任务说明.
把下面这篇讲单片机用一个定时器完成多种定时的文字逐字抄写一遍，从头到尾不要改动。

//一个单片机系统的设计经常会用到多种不同目的和用图的定时,例如系统需要输出
//一个指示“心跳正常”的秒闪信号,间隔0.5s;按键检测时临时需要约20ms的消抖;
//蜂鸣器需要发声延时;用户菜单选择时可能需要对应的发光管或LCD点阵(字段)
//闪烁;通讯时需要设定应答超时判别,等等。是不是要抱怨一个单片机上的若干个
//定时器不够用了?其实,用一个定时器资源就可以搞定所有的这一切定时要求。
//1)首先,选定一个你喜欢的定时器,按所需应用的定时精度要求设定其定时中断频
//率。一般人机界面的定时精度为ms级就足够了,所以可以设定定时中断时间间隔为
//1ms,5ms或10ms;例如我的选择:
//==============================================================
// TPM2 overflow interrupt service routine
// Interrupt at every 1ms
//==============================================================
void interrupt 14 TPM2_Overflow_ISR(void)
{
TPM2SC_TOF = 0; //reset interrupt flag
msTimeoutCount++; //1ms increment
}
//变量msTimeoutCount是一个16位word型的静态变量,在中断服务程序中简单地对它
//递增,无需考虑溢出。如果你的中断时间间隔为Nms,则在中断中对其递增的方法为
//“msTimeoutCount += N”。它在程序模块的前面被声明,为了提高中断服务程序的效
//率,其被定位在直接寻址区:
//==============================================================
// Following data are declared in the direct addressing area
// for fast access (address < 0x100)

数据集.
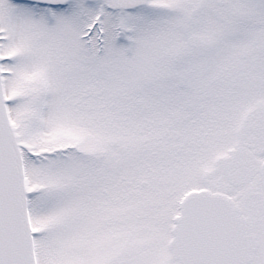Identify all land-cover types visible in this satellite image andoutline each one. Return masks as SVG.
Instances as JSON below:
<instances>
[{
	"label": "snow or ice",
	"instance_id": "1",
	"mask_svg": "<svg viewBox=\"0 0 264 264\" xmlns=\"http://www.w3.org/2000/svg\"><path fill=\"white\" fill-rule=\"evenodd\" d=\"M0 264H264V0H0Z\"/></svg>",
	"mask_w": 264,
	"mask_h": 264
}]
</instances>
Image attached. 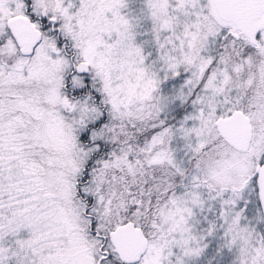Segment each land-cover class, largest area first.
Here are the masks:
<instances>
[{
	"label": "snow or ice",
	"instance_id": "snow-or-ice-1",
	"mask_svg": "<svg viewBox=\"0 0 264 264\" xmlns=\"http://www.w3.org/2000/svg\"><path fill=\"white\" fill-rule=\"evenodd\" d=\"M0 264H264V0H0Z\"/></svg>",
	"mask_w": 264,
	"mask_h": 264
}]
</instances>
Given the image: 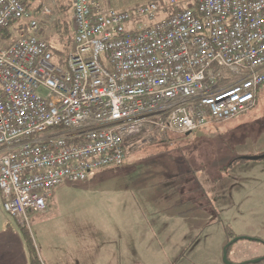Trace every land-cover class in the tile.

练习结果.
//一个单片机系统的设计经常会用到多种不同目的和用图的定时,例如系统需要输出
//一个指示“心跳正常”的秒闪信号,间隔0.5s;按键检测时临时需要约20ms的消抖;
//蜂鸣器需要发声延时;用户菜单选择时可能需要对应的发光管或LCD点阵(字段)
//闪烁;通讯时需要设定应答超时判别,等等。是不是要抱怨一个单片机上的若干个
//定时器不够用了?其实,用一个定时器资源就可以搞定所有的这一切定时要求。
//1)首先,选定一个你喜欢的定时器,按所需应用的定时精度要求设定其定时中断频
//率。一般人机界面的定时精度为ms级就足够了,所以可以设定定时中断时间间隔为
//1ms,5ms或10ms;例如我的选择:
//==============================================================
// TPM2 overflow interrupt service routine
// Interrupt at every 1ms
//==============================================================
void interrupt 14 TPM2_Overflow_ISR(void)
{
TPM2SC_TOF = 0; //reset interrupt flag
msTimeoutCount++; //1ms increment
}
//变量msTimeoutCount是一个16位word型的静态变量,在中断服务程序中简单地对它
//递增,无需考虑溢出。如果你的中断时间间隔为Nms,则在中断中对其递增的方法为
//“msTimeoutCount += N”。它在程序模块的前面被声明,为了提高中断服务程序的效
//率,其被定位在直接寻址区:
//==============================================================
// Following data are declared in the direct addressing area
// for fast access (address < 0x100)